Every time Ferro Investment Group II sought to move Miami-Dade County’s urban development boundary, the land investor was rebuffed by the county commission.
Ferro withdrew its application to shift the UDB three times in the face of opposition of county planners and community activists fearing the move would contribute to more urban sprawl.
Now, Ferro Investments is back for another try.
It is the only applicant seeking to move the boundary this year to allow a commercial project on a agricultural parcel west of Kendall.
Hialeah-based Ferro Investment, led by investor Mario Ferro, wants to amend the county’s comprehensive development master plan, which regulates growth, to build an office and retail center on 9.9 acres at the corner of Southwest 167th Avenue and 104th Street.
Ferro and Becker and Poliakoff attorney Miguel Diaz De La Portilla, who represents Ferro Investment, didn’t return phone calls seeking comment.
County commissioners are to discuss Ferro’s application during Wednesday’s public meeting. The debate is likely to be similar to those that took place in 2005, 2007 and 2009, when Ferro Investment failed to gain support to move the invisible line that acts as a buffer between built up areas and the Everglades and other environmentally fragile areas.
Miami-Dade County planners argued each time that there was plenty of commercial land suitable for development inside the UDB and there was no need to move the line.
Ferro Investment’s push to move the line is the first since the Florida Legislature overhauled the state’s growth management laws early this year to speed up the permitting process.
The Department of Community Affairs, the state agency that scrutinized local governments’ land-use decisions, was dismantled. Some of the DCA’s functions were transferred to the new Florida Department of Economic Opportunity. Under the new system, the state has less power to challenge applications that may fuel urban sprawl to the detriment of a community and the environment.
“[Ferro Investment] is testing the waters to see if the changes in the state growth management will make it easier to move the line in the future,” said community activist Alan Farago, a long-time opponent of moving the boundary. “The DCA was the last line of defense because the UDB is such a politicized issue.”
Laura Reynolds, executive director of the Tropical Audubon Society in Miami, said commissioners can protect the environment without state supervision.
“Dade County has the opportunity to lead without state oversight and uphold our comprehensive master plan and invest in infill development in our corridor,” said Reynolds, whose group is leading the opposition to moving the line.

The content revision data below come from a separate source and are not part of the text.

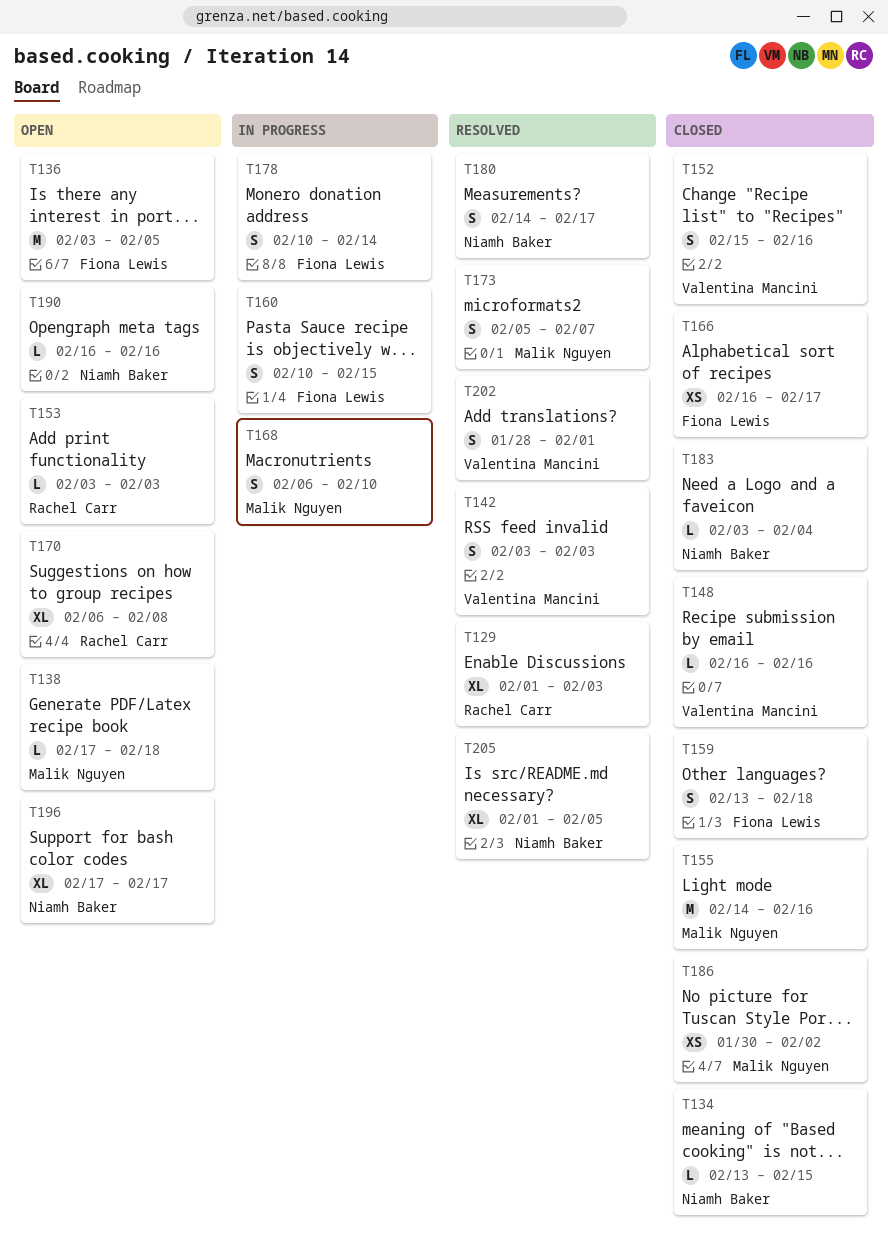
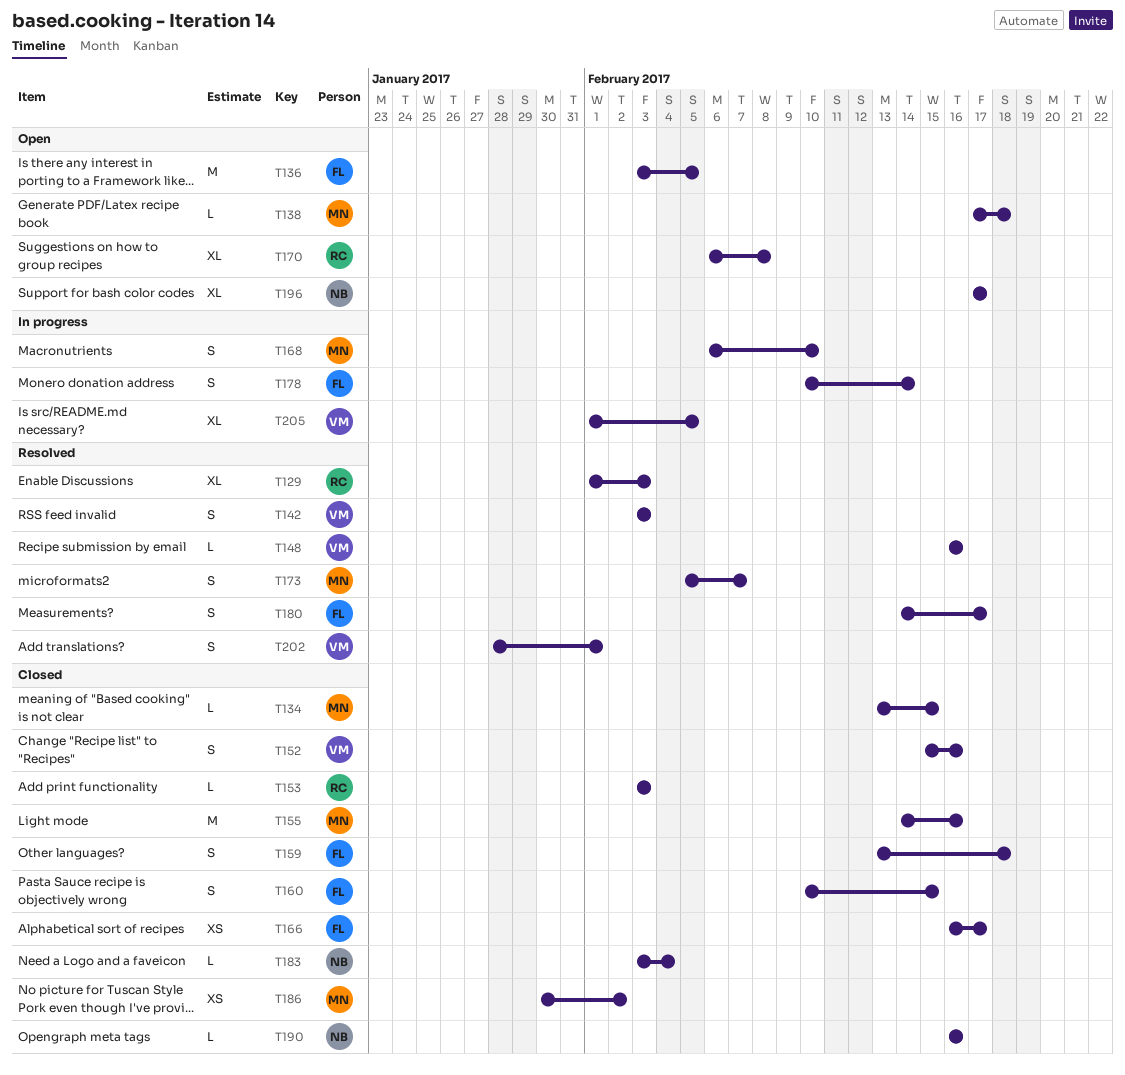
T134, owner: Niamh Baker -> Malik Nguyen
T148, status: Closed -> Resolved
T153, status: Open -> Closed
T160, status: In progress -> Closed
T180, owner: Niamh Baker -> Fiona Lewis
T190, status: Open -> Closed
T205, status: Resolved -> In progress
T205, owner: Niamh Baker -> Valentina Mancini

Winning over the county commission could be easier now that Katy Sorenson, a strong opponent of moving the boundary, is no longer on the panel. She consistently pressed her commission colleagues to vote against approval. To pass, the application has to be approved by nine of the 13 commission members.

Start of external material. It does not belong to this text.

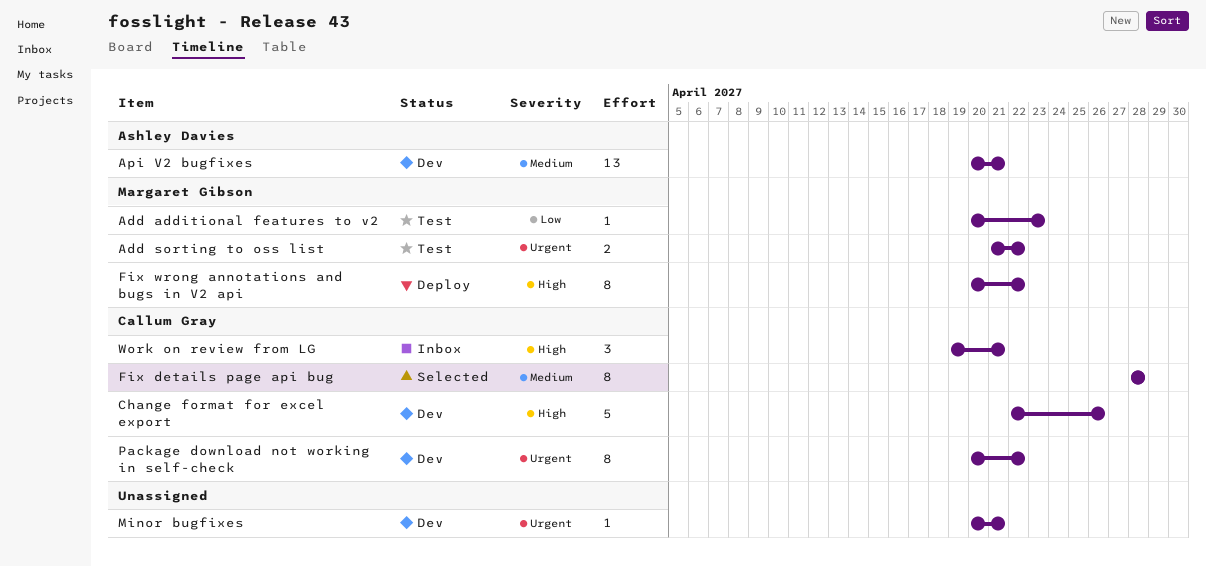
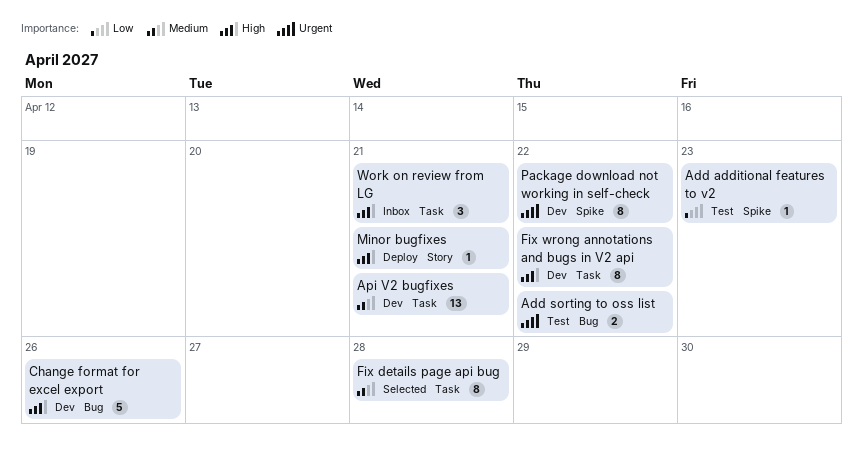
Fix wrong annotations and bugs in V2 api, status: Deploy -> Dev
Minor bugfixes, status: Dev -> Deploy
Minor bugfixes, priority: Urgent -> High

Sorenson said she doesn’t believe her former colleagues will pass the latest application, either. Turning farm land into commercial development would require building infrastructure the cash-strapped county can’t afford, she said.

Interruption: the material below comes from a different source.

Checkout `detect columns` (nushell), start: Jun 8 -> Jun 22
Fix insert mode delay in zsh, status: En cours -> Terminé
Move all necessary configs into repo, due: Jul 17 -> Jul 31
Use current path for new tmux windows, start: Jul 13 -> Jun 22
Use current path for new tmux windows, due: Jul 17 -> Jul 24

“It is not the right time,” said Sorenson, who did not seek re-election last year. “The costs of infrastructure are astronomical. We have so much infrastructure needs within the UDB that have to be addressed first, particularly our water and sewer lines.”
Sorenson, president and chief executive of the Good Government Initiative at the University of Miami, said taxpayers would end up paying for new roads and public services if development goes west.
“Development never pays for itself,” she said. “Always, the cost goes to the rest of the community.”
Community activist Dawn Shirreffs, the Everglades Restoration Program Manager with the National Parks Conservation Association, hope the commissioners or the mayor — who has the veto power over any decision — “will have the good sense to look at the application and realize that expanding the boundary would be irresponsible at this time.”
If approved, Ferro’s commercial project would be surrounded on three sides by farm land.
“It is a terrible way to slice up agricultural land,” said Shirreffs.
Early this year, the commission agreed to shift the boundary to benefit the Homestead-Miami Speedway. International Speedway Corp., the Daytona Beach-based operator of the facility, bought 120 acres inside the boundary to expand the venue’s seating and parking. In return, the city of Homestead, which owns the track, won approval for the shift of 120 acres of land outside of the UDB. The county staff had recommended approval of the land swap.
Miami-Dade County Mayor Carlos Gimenez, who as a commissioner opposed moving the line, didn’t veto the boundary change in Homestead.
Gimenez said he hasn’t changed his position on the issue.
“I am a proponent of holding the UDB line,” he said in a statement to the Daily Business Review. “I have always believed in examining each application on a case-by-case basis. My voting record as a commissioner and my actions as mayor are consistent and reflect this position.”